En mi infancia, el tango era algo de otra temporada, algo que sucedía cuando mis padres tenían mi edad. Mi abuelo Firpo era un tanguero clásico, de boliche en la esquina y recitales en las peñas. Pero mi abuelo murió mucho antes de mi nacimiento, así que mi educación tanguera estuvo en las manos involuntarias de Héctor, el almacenero del barrio.
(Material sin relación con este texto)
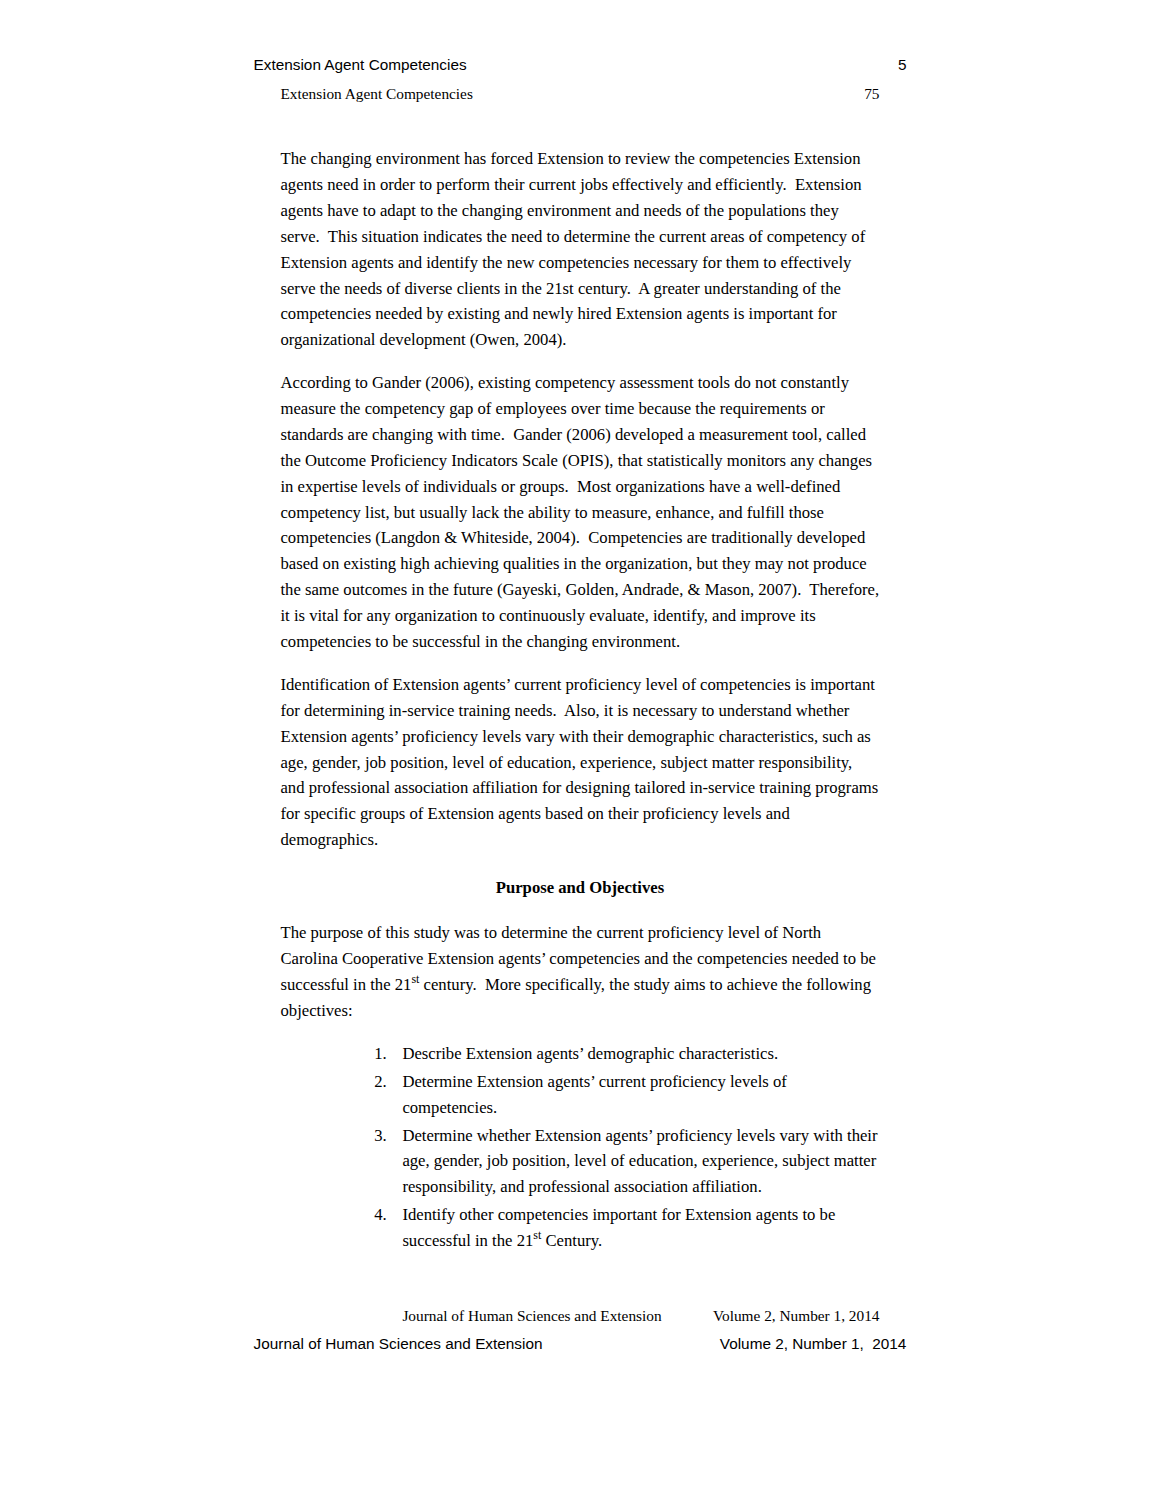Extension Agent Competencies 5
Extension Agent Competencies 75
The changing environment has forced Extension to review the competencies Extension agents need in order to perform their current jobs effectively and efficiently. Extension agents have to adapt to the changing environment and needs of the populations they serve. This situation indicates the need to determine the current areas of competency of Extension agents and identify the new competencies necessary for them to effectively serve the needs of diverse clients in the 21st century. A greater understanding of the competencies needed by existing and newly hired Extension agents is important for organizational development (Owen, 2004).
According to Gander (2006), existing competency assessment tools do not constantly measure the competency gap of employees over time because the requirements or standards are changing with time. Gander (2006) developed a measurement tool, called the Outcome Proficiency Indicators Scale (OPIS), that statistically monitors any changes in expertise levels of individuals or groups. Most organizations have a well-defined competency list, but usually lack the ability to measure, enhance, and fulfill those competencies (Langdon & Whiteside, 2004). Competencies are traditionally developed based on existing high achieving qualities in the organization, but they may not produce the same outcomes in the future (Gayeski, Golden, Andrade, & Mason, 2007). Therefore, it is vital for any organization to continuously evaluate, identify, and improve its competencies to be successful in the changing environment.
Identification of Extension agents’ current proficiency level of competencies is important for determining in-service training needs. Also, it is necessary to understand whether Extension agents’ proficiency levels vary with their demographic characteristics, such as age, gender, job position, level of education, experience, subject matter responsibility, and professional association affiliation for designing tailored in-service training programs for specific groups of Extension agents based on their proficiency levels and demographics.
Purpose and Objectives
The purpose of this study was to determine the current proficiency level of North Carolina Cooperative Extension agents’ competencies and the competencies needed to be successful in the 21st century. More specifically, the study aims to achieve the following objectives:
Describe Extension agents’ demographic characteristics.
Determine Extension agents’ current proficiency levels of competencies.
Determine whether Extension agents’ proficiency levels vary with their age, gender, job position, level of education, experience, subject matter responsibility, and professional association affiliation.
Identify other competencies important for Extension agents to be successful in the 21st Century.
Journal of Human Sciences and Extension Volume 2, Number 1, 2014
Journal of Human Sciences and Extension Volume 2, Number 1, 2014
Cuando yo iba al almacén a comprar lo que fuera, encontraba a Héctor escuchando tangos tan mal grabados y tan viejos que se justificaba mi creencia de que esa música era algo deprimente que consumían los ancianos.
Años más tarde, los medios de comunicación empezaron a difundir a Adriana Varela, una mujer con voz de tormenta. Ella me llevó a buscar la pulsión arenosa de la garganta de Roberto Goyeneche; ahí dejó de importarme la vejez y la decrepitud que emanaba de la radio de Héctor: el tango pasó a ser otra cosa. Mantuve, eso sí, la suposición de que el tango había llegado a su fin, y que debíamos mantenerlo vivo escuchando a cantantes muertos y a Adriana Varela.

El viernes fui a un homenaje que le hicieron a Jorge Göttling. Se trataba de un recital de tango. No tango electrónico, no tango embellecido para los turistas. Tango, como el de antes. Pero ahora. Con músicos jóvenes. Jóvenes y talentosos. Muy talentosos.

Me invadió una paz furiosa. Mis nietos van a poder creer que el tango es algo que ocurría cuando su abuela era joven.
Hasta que se den cuenta.

21 agosto, 2007

Cucharadas de la oscuridad de tus ojos

Aloe me dijo que soy oscura. Semejante punto de vista me alarmó, ya que voy por la vida procurando que mi motor sea un patronus lo más corpóreo posible. Pero Aloe me aclaró: oscura, no turbia. Y como Aloe es un fanático de la llamada poesía maldita, entendí sus palabras como un elogio considerable.

Así que ya se cómo funcionan estas cosas: si un alpinista me dice que soy vertiginosa, si un cocinero me dice que soy sabrosa, si un enólogo me dice que tengo un cuerpo perfecto, si un arquitecto me dice que mi cuello es de mármol, y si un arqueólogo me dice que soy demasiado joven para él, significa que voy por buen camino.

18 agosto, 2007

Un ovillo

Hay días en que soy con el afuera.
Por ejemplo, el sol cubre la membrana de mi terraza y enceguece a quien ose mirarla, y yo estoy de acuerdo. O la neblina jura frío, o el cielo rosa por la mañana anuncia tormenta para la tarde, o estoy en la parada del colectivo a las dos de la madrugada y el viento trae, vaya uno a saber de dónde, un seductor olor a café. Y a mí me parece bien todo eso. Digamos que soy parte de todo eso.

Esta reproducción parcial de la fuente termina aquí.